Additive manufacturing is an emerging and evolving technology (a selection of technologies, actually) that fits nicely into this category. Assuming you’ve performed due diligence, and the new process seems like it’d be a good fit for your situation, there are still realities to face and questions to ask yourself.

Obviously, there will be a learning curve. And there’s no magical formula that will reveal just how long it will take to become effective at a new technology, let alone proficient at it. Patience is needed during this educational period. Plus, frustration must be kept in check as that pricey piece of new equipment sits idle while your team endeavors to figure it out. By dedicating yourself to mastering the new technology and not just dabbling in it, you can minimize the learning curve.

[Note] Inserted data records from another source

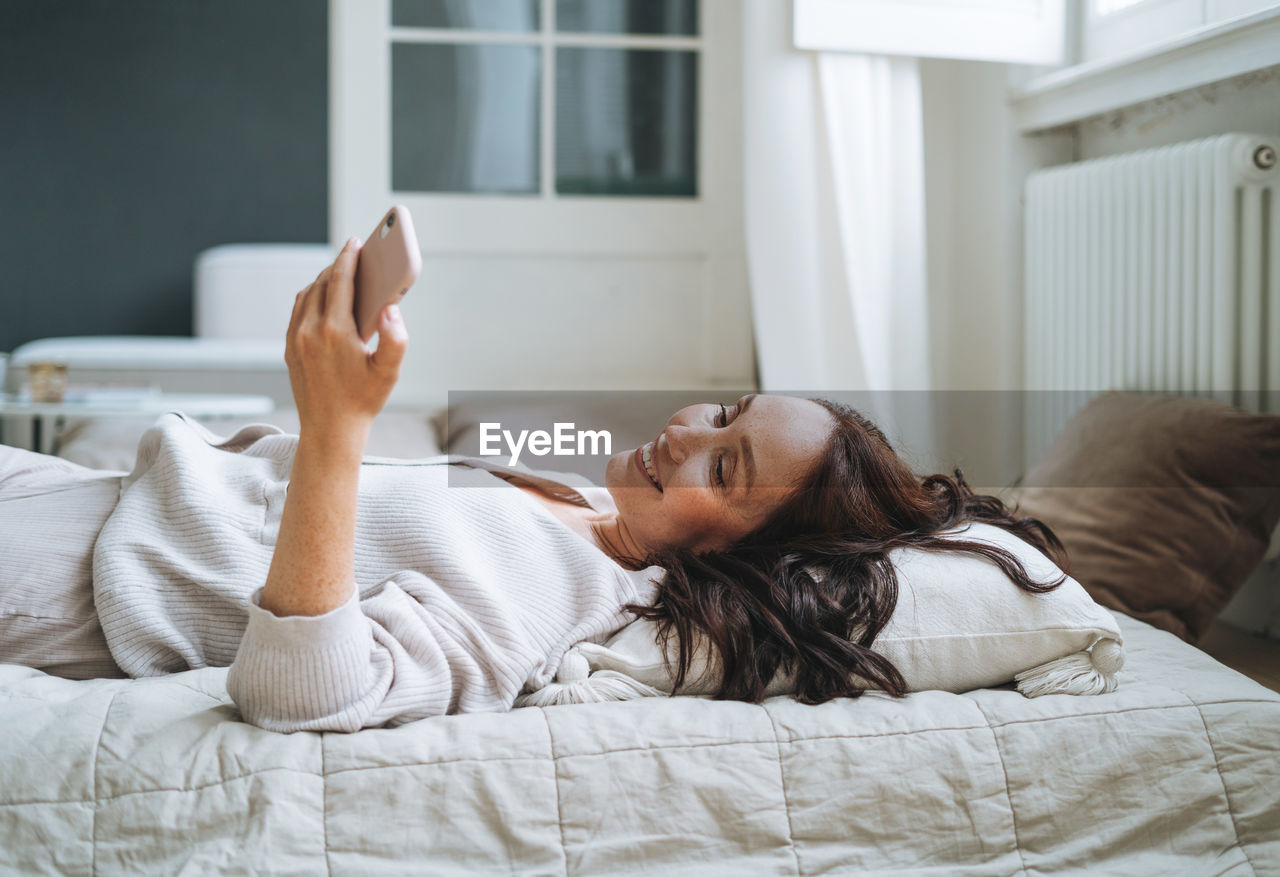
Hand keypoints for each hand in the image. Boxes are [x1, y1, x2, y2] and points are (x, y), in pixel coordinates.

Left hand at [285, 238, 408, 434]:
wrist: (330, 431)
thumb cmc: (363, 401)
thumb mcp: (389, 372)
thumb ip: (396, 338)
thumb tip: (391, 308)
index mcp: (334, 330)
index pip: (339, 280)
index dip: (349, 257)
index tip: (355, 242)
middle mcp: (309, 331)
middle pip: (321, 283)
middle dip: (337, 267)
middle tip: (354, 257)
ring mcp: (295, 340)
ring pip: (306, 295)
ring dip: (322, 281)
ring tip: (340, 276)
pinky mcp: (288, 349)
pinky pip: (297, 311)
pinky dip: (310, 298)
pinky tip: (324, 300)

There’s no point purchasing alternate manufacturing equipment if your shop isn’t going to go all-out to become expert at using it anyway.

Patience is also required in terms of marketing the new process to your customers. You don’t want to oversell a new capability before you’ve figured it out. Otherwise you could end up with frustrated and disappointed customers. However, once you’ve nailed the process, you must educate your customers. Make sure they understand not only what you’re able to do with the new equipment, but how they will directly benefit from it.

Finally, don’t be afraid to experiment once you’ve got a good handle on the new process. In fact, it might not necessarily be a bad thing to scrap a part as you tweak things. In many cases, the process improvements gleaned from stumbling a bit can outweigh minimal scrap losses.